Archaeologists have discovered the world’s oldest known cave painting: a life-sized picture of a wild pig that was made at least 45,500 years ago in Indonesia. The finding described in the journal Science Advances on Wednesday, that is on 13 January 2021, provides the earliest evidence of human settlement of the region.
Co-author Maxime Aubert of Australia’s Griffith University said that it was found on the island of Sulawesi in 2017 by doctoral student Basran Burhan, as part of surveys the team was carrying out with Indonesian authorities.

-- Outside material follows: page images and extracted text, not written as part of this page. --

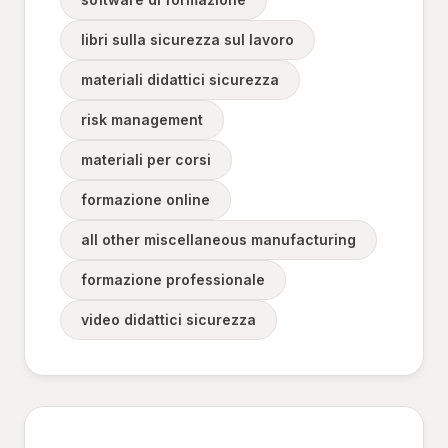
libri sulla sicurezza sul lavoro
materiali didattici sicurezza
risk management
materiali per corsi
formazione online
all other miscellaneous manufacturing
formazione professionale
video didattici sicurezza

The Leang Tedongnge cave is located in a remote valley enclosed by sheer limestone cliffs, about an hour’s walk from the nearest road. Travelers can only travel during dry seasons as there are high chances of flood due to heavy rains during the wet seasons.

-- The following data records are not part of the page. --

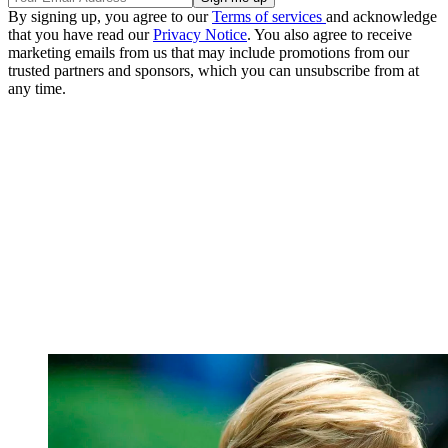
By signing up, you agree to our
Terms of services
and acknowledge
that you have read our
Privacy Notice
. You also agree to receive
marketing emails from us that may include promotions from our
trusted partners and sponsors, which you can unsubscribe from at
any time.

The members of the isolated Bugis community told the team who discovered the painting that it was never seen by Westerners. Measuring 136 by 54 centimeters (53 by 21 inches) the Sulawesi warty pig was painted using dark red ochre pigment and has a short crest of upright hair, as well as a pair of horn-like facial warts characteristic of adult males of the species. There are two handprints above the pig’s hindquarters, and it appears to be facing two other pigs that are only partially preserved, as part of a narrative scene.
“The pig appears to be observing a fight or social interaction between two other warty pigs,” said co-author Adam Brumm. Humans have hunted Sulawesi warty pigs for tens of thousands of years, and they are a key feature of the region’s prehistoric artwork, particularly during the Ice Age.